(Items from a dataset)
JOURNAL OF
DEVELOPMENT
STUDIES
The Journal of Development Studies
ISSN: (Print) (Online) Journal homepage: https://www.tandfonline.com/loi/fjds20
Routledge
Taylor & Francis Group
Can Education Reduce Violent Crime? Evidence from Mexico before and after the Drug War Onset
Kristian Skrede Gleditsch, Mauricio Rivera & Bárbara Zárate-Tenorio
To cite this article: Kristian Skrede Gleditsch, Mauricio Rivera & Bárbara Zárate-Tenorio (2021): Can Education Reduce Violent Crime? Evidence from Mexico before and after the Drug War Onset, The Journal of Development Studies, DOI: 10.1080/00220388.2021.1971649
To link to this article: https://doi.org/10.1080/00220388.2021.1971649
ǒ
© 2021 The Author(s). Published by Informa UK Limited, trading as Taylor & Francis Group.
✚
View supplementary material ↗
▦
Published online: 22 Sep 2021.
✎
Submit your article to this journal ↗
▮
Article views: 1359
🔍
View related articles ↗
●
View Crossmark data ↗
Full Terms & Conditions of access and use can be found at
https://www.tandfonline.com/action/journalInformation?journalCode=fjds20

# Directions:
The data must be printed verbatim, line by line.

# Exercise output:
JOURNAL OF
DEVELOPMENT
STUDIES
The Journal of Development Studies
ISSN: (Print) (Online) Journal homepage: https://www.tandfonline.com/loi/fjds20
Routledge
Taylor & Francis Group
Can Education Reduce Violent Crime? Evidence from Mexico before and after the Drug War Onset
Kristian Skrede Gleditsch, Mauricio Rivera & Bárbara Zárate-Tenorio
To cite this article: Kristian Skrede Gleditsch, Mauricio Rivera & Bárbara Zárate-Tenorio (2021): Can Education Reduce Violent Crime? Evidence from Mexico before and after the Drug War Onset, The Journal of Development Studies, DOI: 10.1080/00220388.2021.1971649
To link to this article: https://doi.org/10.1080/00220388.2021.1971649
ǒ
© 2021 The Author(s). Published by Informa UK Limited, trading as Taylor & Francis Group.
✚
View supplementary material ↗
▦
Published online: 22 Sep 2021.
✎
Submit your article to this journal ↗
▮
Article views: 1359
🔍
View related articles ↗
●
View Crossmark data ↗
Full Terms & Conditions of access and use can be found at
https://www.tandfonline.com/action/journalInformation?journalCode=fjds20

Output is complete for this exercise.